Rhynie and Tap o' Noth

The pretty village of Rhynie is notable for its large green with the war memorial and the kirk behind. The war memorial is one of a series erected in the north-east of Scotland, each with a granite sculpture of a soldier. The memorial in Rhynie is particularly fine showing the soldier with head bowed and rifle reversed. It was carved by Robert Warrack Morrison, the so-called king of the granite-carvers, and is one of his finest works.

The village stands below Tap 'o Noth, a hill of about 500 m. height, about two miles to the west, of particular interest because of the remains of a vitrified Pictish fort at its summit. From the summit there are panoramic views towards the highlands in the west, and almost to sea in the east. The views have been disfigured and are continuing to be further disfigured by the proliferation of wind-farms permitted with philistine short-sightedness by Aberdeenshire Council.

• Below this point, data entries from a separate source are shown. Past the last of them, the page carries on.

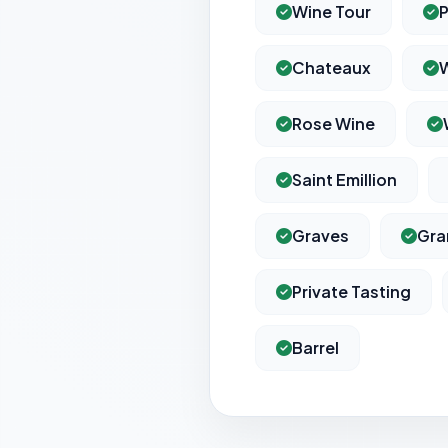
Wine Tour
P
Chateaux
Rose Wine
Saint Emillion
Graves
Gra
Private Tasting
Barrel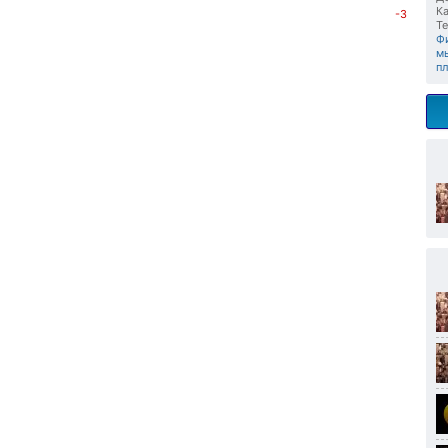
Ка
-3
Те
Ф
м
п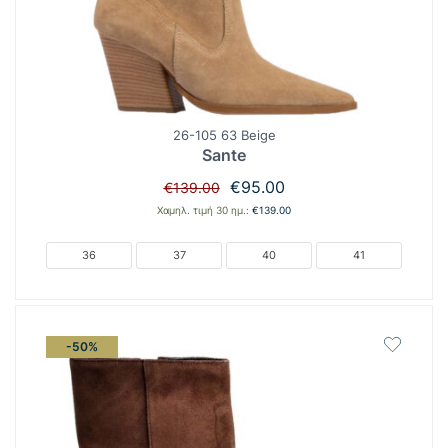
26-105 63 Beige
Sante
Original
Η
€
95.00
€
139.00
price
τρέχουσα
Χαμηλ. τιμή 30 ημ.:
€
139.00
was:
τιμή
€139.00.
είναι:
36
37
40
41
€95.00.
-50%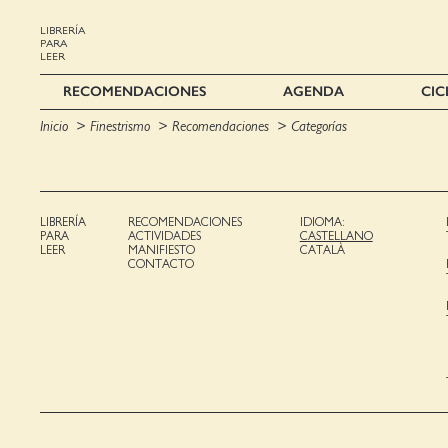
LIBRERÍA
PARA
LEER
RECOMENDACIONES
AGENDA
CIC
Inicio
Finestrismo
Recomendaciones
Categorías
LIBRERÍA
RECOMENDACIONES
IDIOMA:
PARA
ACTIVIDADES
CASTELLANO
LEER
MANIFIESTO
CATALÀ
CONTACTO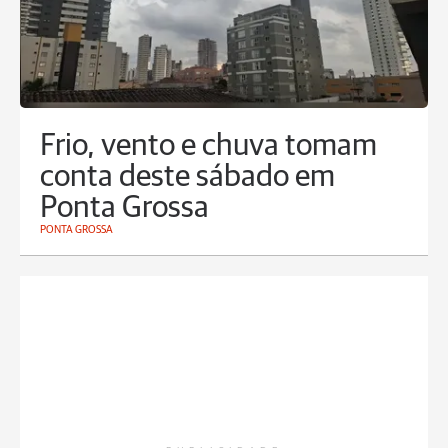
Frio, vento e chuva tomam
conta deste sábado em
Ponta Grossa
PONTA GROSSA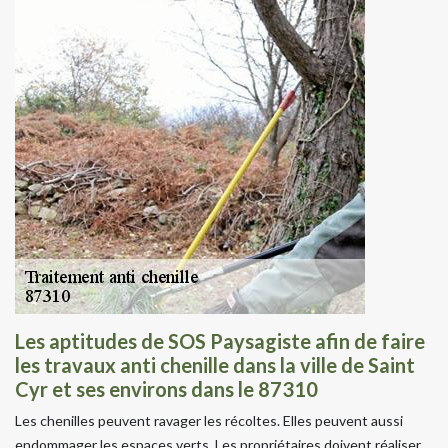
Les aptitudes de SOS Paysagiste afin de faire
les travaux anti chenille dans la ville de Saint
Cyr et ses environs dans le 87310
Les chenilles peuvent ravager les récoltes. Elles peuvent aussi
endommager les espaces verts. Les propriétaires doivent réaliser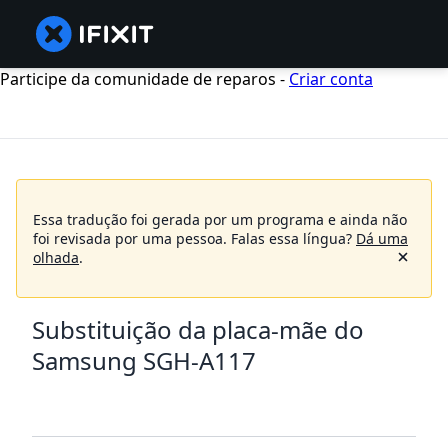
Participe da comunidade de reparos -
Criar conta
Essa tradução foi gerada por um programa e ainda não
foi revisada por uma pessoa.
Falas essa língua?
Dá uma
olhada
.
Substituição da placa-mãe do
Samsung SGH-A117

The Pictish fort at the summit of Tap o' Noth is reputed to be second highest in Scotland. The vitrification was caused by extreme heat that melted the surfaces of the constituent stones allowing them to fuse together; and there is debate about the reasons for the vitrification and about the technology by which it was achieved. The fort itself surrounds the summit though there is an opening allowing entry to the enclosed region.

There is access to the hill from the A941, and the slope to the summit is gentle, but the track is rough, and sensible shoes, or better, boots, are recommended to those intending to visit the summit.